Jarum Akupunktur Baja Berusia 2.000 Tahun Ungkap Kemajuan Dinasti Han
Sains
Kesehatan dan Obat-obatan
08 Jul 2025
252 dibaca
2 menit

Rangkuman 15 Detik
Penemuan jarum akupunktur kuno menunjukkan kemajuan teknik metalurgi di Tiongkok.
Jarum baja memungkinkan metode akupunktur yang lebih efektif dan aman.
Makam Liu He terus memberikan wawasan baru tentang praktik medis kuno dan budaya Dinasti Han.
Para arkeolog di Provinsi Jiangxi, China Timur, telah menemukan jarum akupunktur baja tertua yang dibuat sekitar 2.000 tahun lalu di makam Kaisar Liu He dari Dinasti Han Barat. Penemuan ini sangat berharga karena menunjukkan kemajuan teknologi dan praktik medis pada masa itu.

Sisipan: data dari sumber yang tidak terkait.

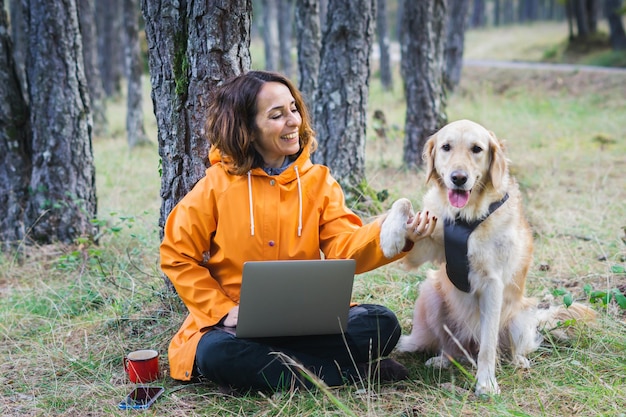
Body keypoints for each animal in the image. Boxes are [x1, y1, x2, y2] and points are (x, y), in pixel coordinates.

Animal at [378, 118, 592, 394]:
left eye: (477, 149)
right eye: (446, 147)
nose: (458, 178)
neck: (466, 217)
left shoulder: (492, 284)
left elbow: (488, 346)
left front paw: (486, 383)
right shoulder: (421, 249)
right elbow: (402, 202)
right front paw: (390, 236)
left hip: (519, 317)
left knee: (508, 348)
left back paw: (518, 360)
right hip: (430, 294)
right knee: (450, 347)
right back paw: (442, 359)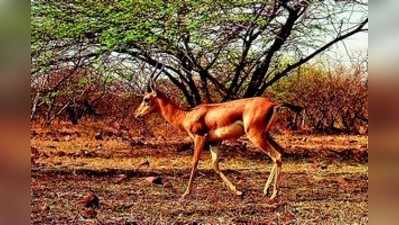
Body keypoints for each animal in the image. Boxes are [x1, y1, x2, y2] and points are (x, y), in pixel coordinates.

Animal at [136, 67, 286, 200]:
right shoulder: (214, 142)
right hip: (266, 135)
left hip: (255, 136)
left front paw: (186, 193)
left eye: (146, 99)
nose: (136, 114)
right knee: (281, 152)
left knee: (276, 156)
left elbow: (195, 162)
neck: (186, 116)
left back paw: (274, 194)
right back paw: (266, 190)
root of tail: (273, 104)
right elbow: (215, 165)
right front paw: (237, 191)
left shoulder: (200, 138)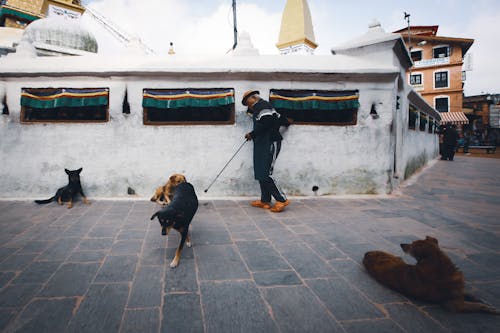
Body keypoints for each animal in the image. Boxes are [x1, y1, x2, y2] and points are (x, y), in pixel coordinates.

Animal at [364, 235, 500, 312]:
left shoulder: (458, 291)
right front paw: (490, 308)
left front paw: (483, 301)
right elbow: (475, 306)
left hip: (396, 258)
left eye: (412, 244)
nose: (401, 244)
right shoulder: (454, 304)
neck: (439, 267)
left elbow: (471, 295)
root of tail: (366, 254)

Jarum yang ditemukan sangat tipis, dengan diameter hanya 0,3 sampai 0,5 milimeter, mirip dengan jarum akupunktur yang digunakan saat ini. Mereka ditemukan di dalam tabung giok yang bersarang dalam kotak lakuer berlapis emas, menunjukkan nilai dan pentingnya alat-alat ini.
Para peneliti mengidentifikasi jarum tersebut sebagai bagian dari 'Nine Needles' melalui label kayu berisi tulisan 'Nine Needles Complete' yang ditemukan di dekatnya. Ini menjadi bukti bahwa jarum tersebut memang digunakan untuk praktik akupunktur medis di masa lalu.
Teknologi pembuatan jarum ini menggunakan metode 'frying', yaitu menggabungkan besi cor dan besi tempa melalui pencairan sehingga menghasilkan baja yang kuat dan halus. Hal ini menunjukkan keahlian metalurgi tinggi yang sudah dimiliki oleh pengrajin Dinasti Han Barat.
Penemuan ini menambah pemahaman kita tentang sejarah pengobatan tradisional Tiongkok dan menunjukkan bahwa teknik akupunktur sudah berkembang secara signifikan sejak ribuan tahun lalu, memungkinkan metode pengobatan yang lebih canggih dan efektif.
Analisis Ahli
Wang Chuning
Penemuan ini secara definitif mengidentifikasi jarum sebagai salah satu dari 'Sembilan Jarum' yang dijelaskan dalam teks medis kuno, memperkuat data historis tentang penggunaan jarum akupunktur.